Selected relevant papers:
- Weight-adjusted discontinuous Galerkin methods: wave propagation in heterogeneous media
- Weight-adjusted discontinuous Galerkin methods: curvilinear meshes
- Weight‐adjusted discontinuous Galerkin methods: matrix‐valued weights and elastic wave propagation in heterogeneous media
- Multi-patch discontinuous Galerkin isogeometric analysis for wave propagation: Explicit time-stepping and efficient mass matrix inversion
Our group has also addressed computational costs for high order DG methods by rewriting the method in terms of Bernstein-Bezier polynomials (shown below), for which there exist yield low-complexity algorithms for the two major computational steps in DG (computing volume and surface contributions). For a degree 4 approximation with piecewise constant media, this yields roughly a two times speedup over a competitive nodal DG code. This increases to a six-fold speedup for a degree 9 approximation. We have also introduced a low-complexity Bernstein-Bezier version of the weight-adjusted DG method for sub-cell heterogeneities.
Selected relevant papers:
- Bernstein-Bezier weight-adjusted discontinuous Galerkin methods for wave propagation in heterogeneous media
- GPU-accelerated Bernstein-Bezier discontinuous Galerkin methods for wave problems
Finite element methods on hybrid meshes
The use of unstructured meshes with finite element methods enables simulations of physical phenomena on complex geometries. However, not all meshes are equivalent. For example, while tetrahedral mesh generation tends to be more geometrically flexible, the use of hexahedral meshes can improve the efficiency of simulations by, for example, exposing a tensor product structure over each element. Hybrid meshes, which contain both hexahedral and tetrahedral elements, as well as transitional prismatic and pyramidal elements, make it possible to harness the advantages of both hexahedral and tetrahedral element types.
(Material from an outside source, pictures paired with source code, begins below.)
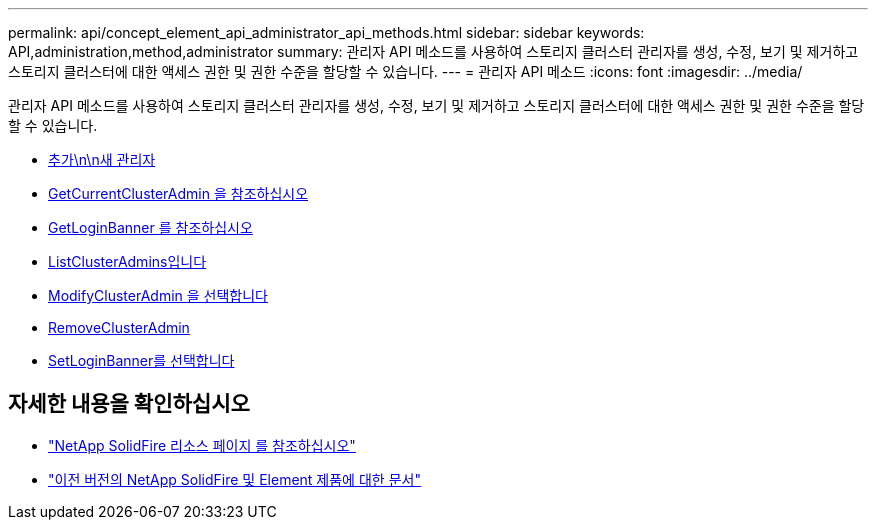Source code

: ---
permalink: api/concept_element_api_administrator_api_methods.html 
sidebar: sidebar 
keywords: API,administration,method,administrator 
summary: 관리자 API 메소드를 사용하여 스토리지 클러스터 관리자를 생성, 수정, 보기 및 제거하고 스토리지 클러스터에 대한 액세스 권한 및 권한 수준을 할당할 수 있습니다. 
---
= 관리자 API 메소드
:icons: font
:imagesdir: ../media/


[role="lead"]
관리자 API 메소드를 사용하여 스토리지 클러스터 관리자를 생성, 수정, 보기 및 제거하고 스토리지 클러스터에 대한 액세스 권한 및 권한 수준을 할당할 수 있습니다.

* xref:reference_element_api_addclusteradmin.adoc[추가\n\n새 관리자]
* xref:reference_element_api_getcurrentclusteradmin.adoc[GetCurrentClusterAdmin 을 참조하십시오]
* xref:reference_element_api_getloginbanner.adoc[GetLoginBanner 를 참조하십시오]
* xref:reference_element_api_listclusteradmins.adoc[ListClusterAdmins입니다]
* xref:reference_element_api_modifyclusteradmin.adoc[ModifyClusterAdmin 을 선택합니다]
* xref:reference_element_api_removeclusteradmin.adoc[RemoveClusterAdmin]
* xref:reference_element_api_setloginbanner.adoc[SetLoginBanner를 선택합니다]




== 자세한 내용을 확인하십시오

* https://www.netapp.com/data-storage/solidfire/documentation/["NetApp SolidFire 리소스 페이지 를 참조하십시오"^]
* https://docs.netapp.com/sfe-122/topic/com.netapp.ndc.sfe-vers/GUID-B1944B0E-B335-4E0B-B9F1-E960BF32AE56.html["이전 버전의 NetApp SolidFire 및 Element 제품에 대한 문서"^]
While it is generally straightforward to construct high order finite element spaces on hexahedral, tetrahedral, and prismatic elements, constructing high order finite elements on pyramids poses more of a challenge. We have extended several aspects of high order tetrahedral finite elements to pyramids. Combined with discretely energy stable DG formulations for wave propagation problems, these tools have enabled robust, efficient, and accurate GPU-accelerated simulations on unstructured hybrid meshes.